RECORDS PROVIDED:
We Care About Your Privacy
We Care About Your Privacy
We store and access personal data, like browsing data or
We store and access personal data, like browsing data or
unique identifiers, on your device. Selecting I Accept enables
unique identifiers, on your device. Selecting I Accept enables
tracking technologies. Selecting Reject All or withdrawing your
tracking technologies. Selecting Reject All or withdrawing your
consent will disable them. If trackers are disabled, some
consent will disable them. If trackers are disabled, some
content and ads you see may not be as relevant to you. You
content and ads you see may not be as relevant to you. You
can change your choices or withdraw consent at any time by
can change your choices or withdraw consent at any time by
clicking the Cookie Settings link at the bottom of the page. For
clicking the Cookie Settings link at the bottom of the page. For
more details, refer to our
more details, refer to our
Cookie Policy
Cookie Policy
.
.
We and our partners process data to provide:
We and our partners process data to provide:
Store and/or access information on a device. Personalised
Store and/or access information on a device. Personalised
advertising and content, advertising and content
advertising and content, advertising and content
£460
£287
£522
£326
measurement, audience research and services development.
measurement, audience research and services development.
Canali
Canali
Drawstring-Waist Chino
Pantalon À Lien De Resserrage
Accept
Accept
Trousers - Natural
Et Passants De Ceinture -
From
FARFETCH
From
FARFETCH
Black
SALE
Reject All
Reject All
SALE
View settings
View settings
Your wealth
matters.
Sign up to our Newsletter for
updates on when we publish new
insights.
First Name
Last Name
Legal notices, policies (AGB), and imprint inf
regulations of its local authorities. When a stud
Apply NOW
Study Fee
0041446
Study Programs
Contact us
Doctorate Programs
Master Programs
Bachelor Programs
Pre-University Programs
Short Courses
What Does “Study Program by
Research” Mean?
...
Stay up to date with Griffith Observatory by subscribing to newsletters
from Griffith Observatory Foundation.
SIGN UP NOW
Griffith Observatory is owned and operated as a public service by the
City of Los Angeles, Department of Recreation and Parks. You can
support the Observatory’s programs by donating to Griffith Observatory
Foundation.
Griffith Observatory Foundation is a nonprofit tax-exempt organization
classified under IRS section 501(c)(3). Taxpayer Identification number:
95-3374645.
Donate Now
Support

WHAT THIS TASK INVOLVES: Lay out the entries from the line with "Stay up to date" to the line with "City of Los" as a JSON list of strings, one string per line, leaving out blank lines.

SOLUTION TO THE PROBLEM:
[
  "Stay up to date with Griffith Observatory by subscribing to newsletters",
  "from Griffith Observatory Foundation.",
  "SIGN UP NOW",
  "Griffith Observatory is owned and operated as a public service by the",
  "City of Los Angeles, Department of Recreation and Parks. You can"
]